If we look at the bigger picture, Reset policy was an attempt to engage Russia (a defiant actor) in constructive cooperation and negotiations through institutions (special NATO-Russia Council), binding it to various international regimes and treaties (acceptance to WTO, START), and showing that such cooperation can be fruitful and Russia can actually get what it wants without creating energy crises or using hard power (compromise on Polish missile defense). But it did not work. Was reset unsuccessful only because White House was not ready to forget about permanent human rights violations and civil society and media repressions, or because it kept repeating that US believes Georgian break-away territories are occupied by Russia? Even though Moscow has always been too sensitive about its special “Sovereign Democracy” and is not welcoming any comment or “humanitarian intervention” in the areas which Kremlin considers as its internal affairs, Washington’s moderate statements regarding Georgia, or financial support of the civil society organizations in Russia are still peripheral issues, especially now that NATO expansion has stopped for a long time, if not forever. Kremlin has simply made its choice and betted on becoming an alternative pole of power through establishing unclear and messy relationship with other defiant actors such as China, Venezuela, Iran or Syria.

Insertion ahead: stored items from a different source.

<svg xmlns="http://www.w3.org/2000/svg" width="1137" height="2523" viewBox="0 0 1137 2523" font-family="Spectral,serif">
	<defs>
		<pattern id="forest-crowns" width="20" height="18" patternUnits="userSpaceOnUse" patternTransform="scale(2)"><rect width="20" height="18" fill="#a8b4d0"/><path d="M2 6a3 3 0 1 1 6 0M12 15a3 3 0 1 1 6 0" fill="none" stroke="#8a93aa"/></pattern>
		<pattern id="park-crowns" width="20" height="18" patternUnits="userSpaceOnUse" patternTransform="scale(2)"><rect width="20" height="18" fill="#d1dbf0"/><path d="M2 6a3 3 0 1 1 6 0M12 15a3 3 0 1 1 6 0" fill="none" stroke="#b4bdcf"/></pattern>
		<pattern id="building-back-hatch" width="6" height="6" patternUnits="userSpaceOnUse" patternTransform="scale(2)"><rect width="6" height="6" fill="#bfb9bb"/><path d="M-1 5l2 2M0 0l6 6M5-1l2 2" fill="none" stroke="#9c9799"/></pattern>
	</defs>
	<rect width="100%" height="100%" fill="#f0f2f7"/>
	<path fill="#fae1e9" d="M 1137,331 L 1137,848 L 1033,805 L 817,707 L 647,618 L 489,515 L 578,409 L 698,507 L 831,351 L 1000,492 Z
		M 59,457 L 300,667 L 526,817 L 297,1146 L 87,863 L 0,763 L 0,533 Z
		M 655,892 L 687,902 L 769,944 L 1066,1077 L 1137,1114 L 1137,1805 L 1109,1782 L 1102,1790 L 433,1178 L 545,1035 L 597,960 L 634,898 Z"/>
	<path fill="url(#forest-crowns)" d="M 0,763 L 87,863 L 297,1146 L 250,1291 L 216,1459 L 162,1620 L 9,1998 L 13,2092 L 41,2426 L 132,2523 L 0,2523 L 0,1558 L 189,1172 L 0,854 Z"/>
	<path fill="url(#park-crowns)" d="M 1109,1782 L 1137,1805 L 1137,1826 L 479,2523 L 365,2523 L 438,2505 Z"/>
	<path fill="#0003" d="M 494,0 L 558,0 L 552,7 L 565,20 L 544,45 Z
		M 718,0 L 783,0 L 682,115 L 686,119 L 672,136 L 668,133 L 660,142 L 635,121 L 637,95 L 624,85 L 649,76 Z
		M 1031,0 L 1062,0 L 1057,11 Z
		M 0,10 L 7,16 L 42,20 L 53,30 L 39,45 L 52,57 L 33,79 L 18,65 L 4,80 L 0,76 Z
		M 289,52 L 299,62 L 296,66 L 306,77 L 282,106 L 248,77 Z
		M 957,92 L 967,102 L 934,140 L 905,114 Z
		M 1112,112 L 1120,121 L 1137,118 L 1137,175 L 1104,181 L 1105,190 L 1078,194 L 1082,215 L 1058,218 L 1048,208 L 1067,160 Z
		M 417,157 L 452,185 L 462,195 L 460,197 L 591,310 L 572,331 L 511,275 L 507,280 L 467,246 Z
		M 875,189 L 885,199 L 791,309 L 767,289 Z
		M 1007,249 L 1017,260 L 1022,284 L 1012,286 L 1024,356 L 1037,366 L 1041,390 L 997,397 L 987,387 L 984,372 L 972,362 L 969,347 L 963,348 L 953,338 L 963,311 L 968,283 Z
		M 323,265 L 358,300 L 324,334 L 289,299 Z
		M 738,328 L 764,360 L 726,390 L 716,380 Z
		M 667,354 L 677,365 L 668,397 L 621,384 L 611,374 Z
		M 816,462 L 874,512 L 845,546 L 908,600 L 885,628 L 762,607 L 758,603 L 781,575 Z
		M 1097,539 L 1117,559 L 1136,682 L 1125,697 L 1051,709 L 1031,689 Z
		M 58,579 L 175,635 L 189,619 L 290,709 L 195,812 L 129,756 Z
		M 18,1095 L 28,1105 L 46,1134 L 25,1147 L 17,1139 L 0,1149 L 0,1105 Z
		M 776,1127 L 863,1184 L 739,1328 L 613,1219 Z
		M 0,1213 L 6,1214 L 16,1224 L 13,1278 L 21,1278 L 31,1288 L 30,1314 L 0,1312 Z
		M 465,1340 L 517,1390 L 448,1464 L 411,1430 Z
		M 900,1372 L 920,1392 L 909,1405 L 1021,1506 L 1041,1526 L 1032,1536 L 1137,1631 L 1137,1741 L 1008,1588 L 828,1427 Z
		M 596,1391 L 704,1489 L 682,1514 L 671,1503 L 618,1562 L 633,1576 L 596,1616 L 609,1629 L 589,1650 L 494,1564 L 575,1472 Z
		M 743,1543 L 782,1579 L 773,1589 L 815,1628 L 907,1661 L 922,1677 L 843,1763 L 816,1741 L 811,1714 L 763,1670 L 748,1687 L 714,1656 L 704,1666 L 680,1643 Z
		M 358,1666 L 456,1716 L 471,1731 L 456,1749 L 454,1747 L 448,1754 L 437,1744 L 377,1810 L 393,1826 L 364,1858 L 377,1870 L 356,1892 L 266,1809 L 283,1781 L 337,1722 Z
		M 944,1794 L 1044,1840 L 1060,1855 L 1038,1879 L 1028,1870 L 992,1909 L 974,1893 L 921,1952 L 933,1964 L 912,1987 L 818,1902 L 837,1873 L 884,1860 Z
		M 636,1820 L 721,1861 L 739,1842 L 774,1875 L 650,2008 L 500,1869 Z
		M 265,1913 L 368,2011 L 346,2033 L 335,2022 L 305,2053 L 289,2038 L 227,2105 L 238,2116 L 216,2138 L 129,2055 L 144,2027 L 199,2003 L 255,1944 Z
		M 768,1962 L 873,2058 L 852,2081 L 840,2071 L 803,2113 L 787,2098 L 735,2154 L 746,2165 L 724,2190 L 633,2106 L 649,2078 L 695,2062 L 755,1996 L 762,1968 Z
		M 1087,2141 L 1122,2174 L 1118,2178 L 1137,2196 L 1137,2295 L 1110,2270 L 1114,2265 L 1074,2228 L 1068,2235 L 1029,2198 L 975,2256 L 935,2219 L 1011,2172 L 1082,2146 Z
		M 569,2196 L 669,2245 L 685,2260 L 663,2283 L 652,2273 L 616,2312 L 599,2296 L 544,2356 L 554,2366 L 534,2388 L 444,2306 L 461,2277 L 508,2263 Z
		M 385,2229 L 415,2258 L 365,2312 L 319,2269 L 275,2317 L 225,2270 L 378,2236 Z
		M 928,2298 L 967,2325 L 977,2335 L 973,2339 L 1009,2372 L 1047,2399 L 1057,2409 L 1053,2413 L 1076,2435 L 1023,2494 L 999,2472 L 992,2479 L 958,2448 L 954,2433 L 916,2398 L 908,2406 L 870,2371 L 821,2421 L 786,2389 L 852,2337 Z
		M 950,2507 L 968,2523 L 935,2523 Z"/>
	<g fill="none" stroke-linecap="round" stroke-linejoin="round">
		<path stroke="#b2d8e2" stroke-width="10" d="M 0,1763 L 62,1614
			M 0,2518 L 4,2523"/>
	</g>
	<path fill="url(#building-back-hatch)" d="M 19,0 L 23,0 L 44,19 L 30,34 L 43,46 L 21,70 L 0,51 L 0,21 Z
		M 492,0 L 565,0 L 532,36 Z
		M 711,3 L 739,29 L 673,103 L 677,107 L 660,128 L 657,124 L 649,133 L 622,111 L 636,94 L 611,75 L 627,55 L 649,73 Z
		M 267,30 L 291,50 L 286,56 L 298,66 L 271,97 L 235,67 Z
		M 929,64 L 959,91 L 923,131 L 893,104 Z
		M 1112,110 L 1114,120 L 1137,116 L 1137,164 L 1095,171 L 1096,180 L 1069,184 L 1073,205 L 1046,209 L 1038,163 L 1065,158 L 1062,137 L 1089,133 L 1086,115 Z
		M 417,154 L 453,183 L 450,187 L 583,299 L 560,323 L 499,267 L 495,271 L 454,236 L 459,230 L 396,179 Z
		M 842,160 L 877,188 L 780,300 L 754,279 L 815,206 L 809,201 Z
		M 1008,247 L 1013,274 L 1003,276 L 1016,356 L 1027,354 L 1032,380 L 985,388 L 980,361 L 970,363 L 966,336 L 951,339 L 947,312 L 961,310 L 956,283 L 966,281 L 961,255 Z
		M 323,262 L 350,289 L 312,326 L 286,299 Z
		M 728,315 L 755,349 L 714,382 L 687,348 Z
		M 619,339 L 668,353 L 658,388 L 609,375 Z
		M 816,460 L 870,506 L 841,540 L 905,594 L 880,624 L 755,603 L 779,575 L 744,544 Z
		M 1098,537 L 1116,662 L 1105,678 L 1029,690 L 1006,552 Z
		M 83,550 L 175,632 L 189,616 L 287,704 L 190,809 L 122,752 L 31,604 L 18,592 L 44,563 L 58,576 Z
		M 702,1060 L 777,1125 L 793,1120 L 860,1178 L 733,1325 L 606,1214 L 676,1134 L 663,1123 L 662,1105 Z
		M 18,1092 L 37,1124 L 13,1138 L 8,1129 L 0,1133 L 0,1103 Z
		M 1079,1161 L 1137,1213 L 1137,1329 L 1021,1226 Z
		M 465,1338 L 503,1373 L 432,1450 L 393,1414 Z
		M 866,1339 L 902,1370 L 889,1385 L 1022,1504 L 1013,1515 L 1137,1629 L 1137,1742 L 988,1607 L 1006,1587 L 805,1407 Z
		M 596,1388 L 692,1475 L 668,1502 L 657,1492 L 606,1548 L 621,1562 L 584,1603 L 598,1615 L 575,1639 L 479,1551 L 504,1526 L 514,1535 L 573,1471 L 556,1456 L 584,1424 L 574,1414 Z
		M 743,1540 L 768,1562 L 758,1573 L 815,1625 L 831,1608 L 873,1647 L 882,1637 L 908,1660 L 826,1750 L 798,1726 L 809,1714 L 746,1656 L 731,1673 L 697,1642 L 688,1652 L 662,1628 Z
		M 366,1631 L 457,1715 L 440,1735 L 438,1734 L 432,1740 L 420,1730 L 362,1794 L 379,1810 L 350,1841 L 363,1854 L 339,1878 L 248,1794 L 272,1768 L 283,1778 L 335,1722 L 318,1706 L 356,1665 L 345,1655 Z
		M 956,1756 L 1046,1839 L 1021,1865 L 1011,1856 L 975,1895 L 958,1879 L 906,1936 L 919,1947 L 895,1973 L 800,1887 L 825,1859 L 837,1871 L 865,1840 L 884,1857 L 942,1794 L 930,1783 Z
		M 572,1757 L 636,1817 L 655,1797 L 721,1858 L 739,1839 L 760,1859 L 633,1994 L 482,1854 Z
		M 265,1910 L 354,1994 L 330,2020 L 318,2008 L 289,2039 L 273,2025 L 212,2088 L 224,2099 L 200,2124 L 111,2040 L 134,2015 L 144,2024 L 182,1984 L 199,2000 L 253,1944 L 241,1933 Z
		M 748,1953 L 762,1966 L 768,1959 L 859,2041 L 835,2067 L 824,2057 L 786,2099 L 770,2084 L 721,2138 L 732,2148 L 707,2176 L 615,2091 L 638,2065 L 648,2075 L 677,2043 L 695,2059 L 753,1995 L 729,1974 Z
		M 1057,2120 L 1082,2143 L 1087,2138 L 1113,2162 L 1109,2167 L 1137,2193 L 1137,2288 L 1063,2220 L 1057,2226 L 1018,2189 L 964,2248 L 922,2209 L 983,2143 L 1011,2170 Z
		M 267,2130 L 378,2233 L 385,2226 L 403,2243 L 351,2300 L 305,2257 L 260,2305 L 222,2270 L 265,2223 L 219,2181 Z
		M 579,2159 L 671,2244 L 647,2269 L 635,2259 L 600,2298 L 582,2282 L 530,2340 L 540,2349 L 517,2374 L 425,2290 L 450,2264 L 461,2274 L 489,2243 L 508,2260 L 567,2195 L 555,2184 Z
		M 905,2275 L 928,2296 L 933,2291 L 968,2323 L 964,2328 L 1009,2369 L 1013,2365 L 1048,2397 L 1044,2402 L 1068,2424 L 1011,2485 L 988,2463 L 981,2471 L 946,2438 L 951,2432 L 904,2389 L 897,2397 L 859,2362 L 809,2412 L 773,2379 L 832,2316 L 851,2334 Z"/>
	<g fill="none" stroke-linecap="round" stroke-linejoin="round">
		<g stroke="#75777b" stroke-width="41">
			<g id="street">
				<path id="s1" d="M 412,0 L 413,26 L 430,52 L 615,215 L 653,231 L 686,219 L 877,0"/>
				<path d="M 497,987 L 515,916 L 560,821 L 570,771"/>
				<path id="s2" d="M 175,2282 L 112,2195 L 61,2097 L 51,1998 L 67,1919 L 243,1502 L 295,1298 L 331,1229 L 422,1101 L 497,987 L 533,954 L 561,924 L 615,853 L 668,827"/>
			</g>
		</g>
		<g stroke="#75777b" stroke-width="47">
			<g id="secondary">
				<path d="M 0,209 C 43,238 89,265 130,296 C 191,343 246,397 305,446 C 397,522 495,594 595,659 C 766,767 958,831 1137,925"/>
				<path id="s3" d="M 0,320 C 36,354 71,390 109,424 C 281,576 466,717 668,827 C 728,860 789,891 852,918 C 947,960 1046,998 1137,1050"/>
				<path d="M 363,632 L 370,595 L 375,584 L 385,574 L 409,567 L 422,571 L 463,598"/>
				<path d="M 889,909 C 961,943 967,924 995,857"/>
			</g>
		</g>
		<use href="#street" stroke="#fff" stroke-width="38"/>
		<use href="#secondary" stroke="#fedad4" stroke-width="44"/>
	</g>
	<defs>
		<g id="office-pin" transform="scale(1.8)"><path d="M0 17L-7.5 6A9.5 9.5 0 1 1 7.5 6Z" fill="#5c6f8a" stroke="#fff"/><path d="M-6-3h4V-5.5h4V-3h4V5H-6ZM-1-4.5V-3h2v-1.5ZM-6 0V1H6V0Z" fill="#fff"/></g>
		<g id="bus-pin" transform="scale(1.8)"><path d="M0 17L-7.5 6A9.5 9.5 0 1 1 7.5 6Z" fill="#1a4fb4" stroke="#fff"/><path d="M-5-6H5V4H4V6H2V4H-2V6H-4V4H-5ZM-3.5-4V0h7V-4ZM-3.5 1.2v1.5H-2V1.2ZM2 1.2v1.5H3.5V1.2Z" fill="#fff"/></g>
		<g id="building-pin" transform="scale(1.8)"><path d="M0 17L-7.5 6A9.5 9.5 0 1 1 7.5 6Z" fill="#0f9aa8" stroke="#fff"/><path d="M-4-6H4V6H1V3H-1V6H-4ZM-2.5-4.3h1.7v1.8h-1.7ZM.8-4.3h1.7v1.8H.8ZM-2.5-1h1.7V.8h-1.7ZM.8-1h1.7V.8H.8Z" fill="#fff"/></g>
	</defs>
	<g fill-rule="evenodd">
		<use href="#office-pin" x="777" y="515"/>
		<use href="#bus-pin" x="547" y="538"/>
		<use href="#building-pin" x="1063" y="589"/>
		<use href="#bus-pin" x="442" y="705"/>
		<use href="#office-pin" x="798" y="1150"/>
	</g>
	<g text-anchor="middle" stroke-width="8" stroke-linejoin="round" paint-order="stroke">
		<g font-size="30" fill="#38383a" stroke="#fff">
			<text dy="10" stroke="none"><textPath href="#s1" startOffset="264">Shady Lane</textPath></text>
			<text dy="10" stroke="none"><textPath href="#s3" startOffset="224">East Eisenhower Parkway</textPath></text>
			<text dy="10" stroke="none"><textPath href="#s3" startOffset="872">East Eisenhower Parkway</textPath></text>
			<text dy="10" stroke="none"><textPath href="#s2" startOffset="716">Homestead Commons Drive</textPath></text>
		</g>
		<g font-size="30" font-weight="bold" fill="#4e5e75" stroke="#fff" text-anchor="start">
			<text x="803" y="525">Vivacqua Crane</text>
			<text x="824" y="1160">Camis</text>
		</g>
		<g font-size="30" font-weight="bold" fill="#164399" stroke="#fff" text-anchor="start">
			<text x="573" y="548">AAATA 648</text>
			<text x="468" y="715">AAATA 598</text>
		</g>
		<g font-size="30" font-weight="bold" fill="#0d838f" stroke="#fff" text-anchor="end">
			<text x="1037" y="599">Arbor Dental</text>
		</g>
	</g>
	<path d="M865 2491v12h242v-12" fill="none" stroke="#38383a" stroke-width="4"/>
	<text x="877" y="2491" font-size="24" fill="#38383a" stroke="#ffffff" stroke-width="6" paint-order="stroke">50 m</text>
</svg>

Now, what does that mean for the US and the rest of the world? Moscow’s extravagant actions are clearly raising security concerns among its immediate neighbors and in Europe. Countries with centuries of experience of dealing with Russia, are facing old dilemma of bandwagoning (choice between US and Russia) or building regional alliances to balance it. As we saw, as soon as Washington stepped back on missile defense system, Warsaw started to question US’s reliability and immediately started to look for alternatives in Paris and Berlin (US and Poland have re-launched negotiations in the summer 2012 and now plan to develop the system by 2018). Countries which depend on Russian energy resources are facing even harder choices.

Of course, White House is not going to respond on Russia’s latest provocation in the pre-election period, but new administration will have to come up with an alternative to or simply a new reset strategy. Having Putin back to Kremlin for another 10 years most probably, not much of the change can be expected on Moscow’s side. But as we heard in Seoul this year, Obama promised “more flexibility” after the elections.  What may this “flexibility” mean is a good question for us to discuss.    


Marshal Davout said...

I think one must also consider the most recent results of the Georgian elections in the Administrations dealings with Russia. Not only does it seem like this administration was hoodwinked by the Russians, some of our "friends" in Russia's near-abroad seem to have felt some of the effect.

This is not to say that Georgian politics ride entirely on American Foreign Relations (correlation does not equal causation), but they may be related.

Pseudoblogger said...

What will come out of Georgia's recent elections is not quite clear yet. The coalition which won the majority in the Parliament is not pro-Russian or "pro-Putin" (whatever that means). The Coalition's official program states that they will pursue the same pro-EU and pro-NATO foreign policy course, but at the same time will try to improve relations with Russia. What will they actually do is yet to be seen.
However, I agree that many countries in Russia's near-abroad are having second thoughts.